Foi o caso, lembra ele, de um piloto de avião que, na véspera de seu próximo voo, foi flagrado bêbado e, como dizemos por aqui, "criando caso" no hotel em que estava hospedado. Para azar dele, entre as testemunhas de seu reprovável comportamento estavam justamente alguns passageiros do voo.

Melhor sorte teve uma trabalhadora que, diferentemente do profissional da aviação, viu a justa causa que lhe fora aplicada ser desfeita pelo Tribunal da Relação do Porto (TRP), competente para julgar, em 2ª instância, recursos provenientes das Comarcas do Porto, do Porto Este e de Aveiro. Ela havia trocado e-mails com uma colega, proferindo, digamos, considerações nada elogiosas ao seu superior imediato. Malfadadamente, no dia seguinte a autora dos comentários precisou faltar ao trabalho, doente que estava, e coube justamente ao não muito apreciado chefe a tarefa de, conforme facultava o regulamento da empresa, acessar as mensagens enviadas e recebidas por sua subordinada, à guisa de se certificar se não haveria algo relacionado às atividades laborais da moça. Ao deparar com a mensagem cujo conteúdo versava sobre ele próprio, o chefe, como era de se esperar, ofendeu-se e demitiu a trabalhadora. Todavia, o TRP entendeu que, como se tratava de uma mensagem de cunho particular, o superior hierárquico da autora do e-mail deveria ter estancado a leitura tão logo percebesse esse detalhe, impedindo, assim, que as opiniões pessoais da trabalhadora a respeito dele desaguassem no fim do contrato de trabalho.

A preservação da privacidade do trabalhador encontra respaldo explícito na legislação portuguesa, esclarece Abrantes. Em seu artigo 17, por exemplo, o Código do Trabalho (CT) lusitano restringe a coleta de informações de um candidato a uma vaga de trabalho, por parte da empresa, àquilo que tiver estreita relação com as atividades a serem exercidas no emprego. "Só o que for estritamente necessário e relevante às aptidões exigidas", reforça o professor.

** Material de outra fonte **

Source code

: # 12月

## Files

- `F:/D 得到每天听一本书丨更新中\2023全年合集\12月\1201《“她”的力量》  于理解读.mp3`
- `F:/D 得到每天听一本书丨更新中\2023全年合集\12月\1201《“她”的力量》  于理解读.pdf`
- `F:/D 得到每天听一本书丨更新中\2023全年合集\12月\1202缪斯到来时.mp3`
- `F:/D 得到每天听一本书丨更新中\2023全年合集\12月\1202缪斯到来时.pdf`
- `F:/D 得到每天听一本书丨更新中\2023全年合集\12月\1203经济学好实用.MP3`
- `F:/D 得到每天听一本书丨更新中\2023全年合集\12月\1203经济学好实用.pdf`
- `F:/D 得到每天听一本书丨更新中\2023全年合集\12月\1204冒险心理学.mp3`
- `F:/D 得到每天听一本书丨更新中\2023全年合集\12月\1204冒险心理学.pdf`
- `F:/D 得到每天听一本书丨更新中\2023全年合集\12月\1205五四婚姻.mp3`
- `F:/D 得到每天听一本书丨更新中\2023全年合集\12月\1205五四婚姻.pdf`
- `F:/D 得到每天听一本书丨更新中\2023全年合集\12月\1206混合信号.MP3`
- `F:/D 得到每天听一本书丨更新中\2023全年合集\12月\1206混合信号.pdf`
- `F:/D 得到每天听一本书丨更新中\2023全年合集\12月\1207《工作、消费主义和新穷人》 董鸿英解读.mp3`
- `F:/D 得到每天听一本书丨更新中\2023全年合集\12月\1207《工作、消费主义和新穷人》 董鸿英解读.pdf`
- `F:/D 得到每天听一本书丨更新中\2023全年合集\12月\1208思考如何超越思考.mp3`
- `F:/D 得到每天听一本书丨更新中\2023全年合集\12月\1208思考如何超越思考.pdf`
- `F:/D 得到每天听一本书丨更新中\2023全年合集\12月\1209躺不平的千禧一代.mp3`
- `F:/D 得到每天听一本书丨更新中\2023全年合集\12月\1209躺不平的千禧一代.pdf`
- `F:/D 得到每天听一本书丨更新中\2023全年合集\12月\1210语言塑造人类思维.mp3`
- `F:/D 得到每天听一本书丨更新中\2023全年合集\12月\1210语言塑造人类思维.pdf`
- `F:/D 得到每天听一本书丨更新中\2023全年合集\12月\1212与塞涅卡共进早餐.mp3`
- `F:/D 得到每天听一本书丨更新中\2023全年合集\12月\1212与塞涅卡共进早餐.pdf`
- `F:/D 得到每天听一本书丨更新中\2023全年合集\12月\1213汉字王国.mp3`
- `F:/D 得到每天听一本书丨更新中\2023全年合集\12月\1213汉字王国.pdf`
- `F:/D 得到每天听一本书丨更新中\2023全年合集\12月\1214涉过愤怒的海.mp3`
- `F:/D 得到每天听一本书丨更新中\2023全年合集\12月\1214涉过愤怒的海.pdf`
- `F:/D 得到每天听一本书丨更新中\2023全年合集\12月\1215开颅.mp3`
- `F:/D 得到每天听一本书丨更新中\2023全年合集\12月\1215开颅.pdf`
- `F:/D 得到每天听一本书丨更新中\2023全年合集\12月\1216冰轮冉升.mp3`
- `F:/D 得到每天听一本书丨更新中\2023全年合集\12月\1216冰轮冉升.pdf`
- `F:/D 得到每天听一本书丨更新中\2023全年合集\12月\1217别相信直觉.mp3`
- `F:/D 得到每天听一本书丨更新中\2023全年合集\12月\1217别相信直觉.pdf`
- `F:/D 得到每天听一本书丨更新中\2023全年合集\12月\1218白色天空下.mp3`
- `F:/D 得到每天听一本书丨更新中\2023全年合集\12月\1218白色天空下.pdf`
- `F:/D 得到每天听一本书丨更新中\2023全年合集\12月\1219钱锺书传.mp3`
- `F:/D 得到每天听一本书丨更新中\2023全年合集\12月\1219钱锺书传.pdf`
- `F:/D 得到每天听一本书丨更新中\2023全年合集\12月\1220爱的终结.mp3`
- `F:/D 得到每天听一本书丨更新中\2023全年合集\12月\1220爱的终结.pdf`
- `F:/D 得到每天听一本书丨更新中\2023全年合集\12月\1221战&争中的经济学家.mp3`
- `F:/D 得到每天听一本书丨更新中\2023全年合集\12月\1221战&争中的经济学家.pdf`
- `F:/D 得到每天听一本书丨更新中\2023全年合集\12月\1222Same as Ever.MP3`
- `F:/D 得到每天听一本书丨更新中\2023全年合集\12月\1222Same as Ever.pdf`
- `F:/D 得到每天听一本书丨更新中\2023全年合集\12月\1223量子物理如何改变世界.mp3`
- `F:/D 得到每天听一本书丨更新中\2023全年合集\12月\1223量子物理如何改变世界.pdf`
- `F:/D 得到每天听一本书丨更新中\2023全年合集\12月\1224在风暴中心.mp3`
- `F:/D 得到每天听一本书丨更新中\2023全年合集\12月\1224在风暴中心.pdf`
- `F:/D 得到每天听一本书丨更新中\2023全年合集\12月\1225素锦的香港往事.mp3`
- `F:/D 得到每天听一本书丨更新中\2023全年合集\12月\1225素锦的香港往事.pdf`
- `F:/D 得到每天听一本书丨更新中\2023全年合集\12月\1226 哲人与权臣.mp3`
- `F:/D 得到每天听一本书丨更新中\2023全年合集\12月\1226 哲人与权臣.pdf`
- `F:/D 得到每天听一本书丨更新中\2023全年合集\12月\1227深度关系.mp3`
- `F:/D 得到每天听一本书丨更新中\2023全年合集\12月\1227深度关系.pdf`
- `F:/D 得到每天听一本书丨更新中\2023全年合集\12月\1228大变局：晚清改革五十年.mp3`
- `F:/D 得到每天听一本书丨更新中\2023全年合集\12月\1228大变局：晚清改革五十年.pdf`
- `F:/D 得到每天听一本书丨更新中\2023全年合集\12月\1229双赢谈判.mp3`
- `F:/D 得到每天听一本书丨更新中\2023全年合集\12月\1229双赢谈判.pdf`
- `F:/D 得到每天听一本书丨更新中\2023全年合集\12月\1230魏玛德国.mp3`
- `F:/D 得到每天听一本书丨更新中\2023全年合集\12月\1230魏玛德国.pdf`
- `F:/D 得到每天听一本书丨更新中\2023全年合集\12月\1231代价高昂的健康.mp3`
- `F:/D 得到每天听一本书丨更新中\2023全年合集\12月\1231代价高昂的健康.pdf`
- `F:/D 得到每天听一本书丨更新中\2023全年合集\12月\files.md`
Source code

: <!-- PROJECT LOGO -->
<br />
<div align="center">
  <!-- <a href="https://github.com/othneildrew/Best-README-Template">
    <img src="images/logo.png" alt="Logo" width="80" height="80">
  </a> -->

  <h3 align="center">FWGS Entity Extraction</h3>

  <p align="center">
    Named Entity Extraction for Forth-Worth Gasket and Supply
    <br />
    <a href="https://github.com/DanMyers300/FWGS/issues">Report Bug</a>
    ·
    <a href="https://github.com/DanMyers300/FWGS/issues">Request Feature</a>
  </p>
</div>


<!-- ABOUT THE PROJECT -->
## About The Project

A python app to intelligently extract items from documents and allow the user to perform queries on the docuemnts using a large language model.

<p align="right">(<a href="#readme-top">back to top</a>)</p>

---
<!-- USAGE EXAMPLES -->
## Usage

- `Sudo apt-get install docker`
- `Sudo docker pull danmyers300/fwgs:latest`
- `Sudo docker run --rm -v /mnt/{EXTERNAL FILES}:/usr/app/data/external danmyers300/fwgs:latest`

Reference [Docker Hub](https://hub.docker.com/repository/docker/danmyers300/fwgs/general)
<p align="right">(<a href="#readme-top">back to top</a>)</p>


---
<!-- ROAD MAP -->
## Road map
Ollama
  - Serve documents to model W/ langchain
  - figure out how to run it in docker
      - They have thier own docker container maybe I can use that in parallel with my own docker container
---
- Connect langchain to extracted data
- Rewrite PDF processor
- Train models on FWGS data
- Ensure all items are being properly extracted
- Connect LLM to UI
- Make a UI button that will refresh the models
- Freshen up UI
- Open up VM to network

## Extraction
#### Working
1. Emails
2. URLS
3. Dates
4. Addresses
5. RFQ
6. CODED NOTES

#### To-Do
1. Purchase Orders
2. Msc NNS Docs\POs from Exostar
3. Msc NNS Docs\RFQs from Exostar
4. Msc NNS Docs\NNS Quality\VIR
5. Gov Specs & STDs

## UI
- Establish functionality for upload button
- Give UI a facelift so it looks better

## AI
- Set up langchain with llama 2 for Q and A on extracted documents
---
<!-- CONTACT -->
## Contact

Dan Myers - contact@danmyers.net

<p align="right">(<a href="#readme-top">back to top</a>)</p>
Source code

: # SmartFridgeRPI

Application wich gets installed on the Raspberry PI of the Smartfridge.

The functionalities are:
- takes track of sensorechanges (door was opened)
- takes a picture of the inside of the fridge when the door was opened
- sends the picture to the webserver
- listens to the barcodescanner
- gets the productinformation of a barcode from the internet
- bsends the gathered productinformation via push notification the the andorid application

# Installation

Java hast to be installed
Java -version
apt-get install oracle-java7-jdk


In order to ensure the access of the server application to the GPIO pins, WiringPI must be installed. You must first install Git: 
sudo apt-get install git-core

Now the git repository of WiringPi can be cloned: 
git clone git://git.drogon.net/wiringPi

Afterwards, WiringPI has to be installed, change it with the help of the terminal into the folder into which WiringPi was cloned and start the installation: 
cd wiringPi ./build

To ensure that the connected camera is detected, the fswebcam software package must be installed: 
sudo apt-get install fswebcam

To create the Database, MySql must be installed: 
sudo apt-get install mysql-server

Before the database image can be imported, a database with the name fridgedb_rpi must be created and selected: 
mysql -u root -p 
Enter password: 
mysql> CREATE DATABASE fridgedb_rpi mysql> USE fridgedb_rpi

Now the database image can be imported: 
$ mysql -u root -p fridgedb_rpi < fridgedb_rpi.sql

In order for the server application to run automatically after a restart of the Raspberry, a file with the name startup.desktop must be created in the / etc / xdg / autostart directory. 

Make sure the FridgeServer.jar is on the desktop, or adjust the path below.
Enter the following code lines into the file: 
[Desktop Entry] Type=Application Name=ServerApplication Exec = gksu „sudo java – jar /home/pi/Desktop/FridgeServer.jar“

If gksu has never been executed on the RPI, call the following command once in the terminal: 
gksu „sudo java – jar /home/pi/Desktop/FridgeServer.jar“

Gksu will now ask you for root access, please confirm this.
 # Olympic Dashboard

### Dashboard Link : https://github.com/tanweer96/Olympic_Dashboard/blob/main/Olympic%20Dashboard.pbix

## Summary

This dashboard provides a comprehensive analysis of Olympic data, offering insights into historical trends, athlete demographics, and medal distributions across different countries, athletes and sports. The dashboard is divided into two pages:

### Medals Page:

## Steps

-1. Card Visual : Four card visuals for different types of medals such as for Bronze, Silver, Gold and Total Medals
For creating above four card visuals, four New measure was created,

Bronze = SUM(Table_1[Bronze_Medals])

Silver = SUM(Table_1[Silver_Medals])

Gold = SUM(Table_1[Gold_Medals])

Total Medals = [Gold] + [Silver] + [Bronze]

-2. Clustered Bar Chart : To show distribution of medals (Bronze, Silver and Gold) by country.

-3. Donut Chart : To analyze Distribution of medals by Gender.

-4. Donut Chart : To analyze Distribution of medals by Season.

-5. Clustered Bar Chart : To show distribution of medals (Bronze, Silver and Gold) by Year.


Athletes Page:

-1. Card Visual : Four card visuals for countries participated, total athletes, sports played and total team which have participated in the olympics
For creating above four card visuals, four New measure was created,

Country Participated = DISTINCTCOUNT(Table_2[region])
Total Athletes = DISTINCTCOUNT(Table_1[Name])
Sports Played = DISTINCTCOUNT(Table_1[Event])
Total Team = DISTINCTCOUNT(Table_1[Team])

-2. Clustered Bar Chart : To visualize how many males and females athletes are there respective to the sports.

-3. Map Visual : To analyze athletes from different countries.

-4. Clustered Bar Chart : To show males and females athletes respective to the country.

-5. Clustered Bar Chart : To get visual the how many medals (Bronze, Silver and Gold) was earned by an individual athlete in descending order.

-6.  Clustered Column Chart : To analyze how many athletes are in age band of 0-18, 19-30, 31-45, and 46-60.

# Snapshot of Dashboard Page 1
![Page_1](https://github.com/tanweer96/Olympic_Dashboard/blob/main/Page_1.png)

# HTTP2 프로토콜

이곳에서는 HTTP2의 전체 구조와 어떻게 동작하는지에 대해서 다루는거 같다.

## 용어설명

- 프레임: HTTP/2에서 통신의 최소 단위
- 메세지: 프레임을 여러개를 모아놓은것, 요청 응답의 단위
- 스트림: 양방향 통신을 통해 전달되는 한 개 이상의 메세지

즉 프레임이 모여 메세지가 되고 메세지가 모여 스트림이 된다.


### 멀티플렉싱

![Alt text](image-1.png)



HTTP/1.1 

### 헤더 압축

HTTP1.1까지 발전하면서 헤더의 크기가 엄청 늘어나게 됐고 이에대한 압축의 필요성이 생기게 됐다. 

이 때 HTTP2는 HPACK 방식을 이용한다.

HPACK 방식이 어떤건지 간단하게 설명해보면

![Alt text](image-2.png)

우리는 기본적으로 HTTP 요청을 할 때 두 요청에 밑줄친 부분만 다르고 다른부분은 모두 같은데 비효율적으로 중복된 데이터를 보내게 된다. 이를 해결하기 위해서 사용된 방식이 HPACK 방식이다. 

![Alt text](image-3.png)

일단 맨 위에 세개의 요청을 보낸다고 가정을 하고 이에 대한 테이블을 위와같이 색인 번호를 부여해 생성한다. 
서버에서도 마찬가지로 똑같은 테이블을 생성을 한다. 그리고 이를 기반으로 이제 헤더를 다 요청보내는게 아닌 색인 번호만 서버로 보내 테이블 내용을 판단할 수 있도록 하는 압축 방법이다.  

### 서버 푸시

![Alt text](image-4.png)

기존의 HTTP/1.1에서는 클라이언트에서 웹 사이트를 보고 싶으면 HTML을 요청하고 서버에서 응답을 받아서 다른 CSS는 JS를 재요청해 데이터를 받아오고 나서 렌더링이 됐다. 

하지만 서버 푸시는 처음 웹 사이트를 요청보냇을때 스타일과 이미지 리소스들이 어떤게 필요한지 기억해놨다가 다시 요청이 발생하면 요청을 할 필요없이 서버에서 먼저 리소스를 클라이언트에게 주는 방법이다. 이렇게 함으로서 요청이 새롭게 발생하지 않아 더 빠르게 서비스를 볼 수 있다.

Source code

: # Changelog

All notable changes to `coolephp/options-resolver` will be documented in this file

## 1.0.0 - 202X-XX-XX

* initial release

O direito à privacidade, no entanto, retoma uma vez mais o conferencista, de fato não é absoluto. A videovigilância, como a legislação de Portugal denomina o monitoramento do ambiente de trabalho por intermédio de câmeras de vídeo, deve ser "genérica, com o intuito de detectar fatos, situações ou acontecimentos incidentais, sem recair diretamente sobre os trabalhadores ou postos de trabalho, sob pena de os empregados serem convertidos em suspeitos permanentes de ilícitos criminais", conforme explica o conferencista. Videovigilância oculta, então, nem pensar. "Violaria o artigo 20 do CT", adverte o professor. "Qualquer forma de controle do ambiente de trabalho, em suma, deve ser a de menor impacto, genérica, evitando o monitoramento individual. Isso vale para as câmeras de vídeo, para os e-mails, para qualquer meio de vigilância, enfim."

Abusos que persistem

Em acréscimo à explanação de Abrantes, o desembargador Fernando da Silva Borges citou uma pesquisa divulgada pela Organização Internacional do Trabalho (OIT) em 2015. Mais de 40% dos trabalhadores entrevistados revelaram já terem sido vítima de assédio moral ou sexual. No Brasil, mostrou uma reportagem da BBC, de 4.975 profissionais de todas as regiões do País ouvidos no fim do último mês de maio, 52% afirmaram que já sofreram algum tipo de assédio, mas apenas 12,5% das vítimas denunciaram o assediador.

Outro dado estarrecedor apontado pelo magistrado, também objeto de denúncia em reportagens publicadas na mesma época, foi a prática que vem sendo adotada por multinacionais para negar a seus empregados até mesmo o simples direito de ir ao banheiro. "São empresas, por exemplo, do setor avícola, que têm obrigado os trabalhadores a usar fraldas geriátricas. Parece coisa dos primórdios da Revolução Industrial, mas está acontecendo agora, em pleno século 21, e não em países em desenvolvimento, mas nos próprios Estados Unidos, a maior potência econômica do planeta. O objetivo é evitar inclusive as menores pausas nas linhas de produção. Muitos trabalhadores têm evitado beber líquidos, para não ter a necessidade de urinar, e acabam prejudicando seriamente a saúde, sofrendo dores terríveis. Em uma determinada empresa, 86% dos empregados afirmaram parar em média menos de duas vezes por semana para ir ao banheiro."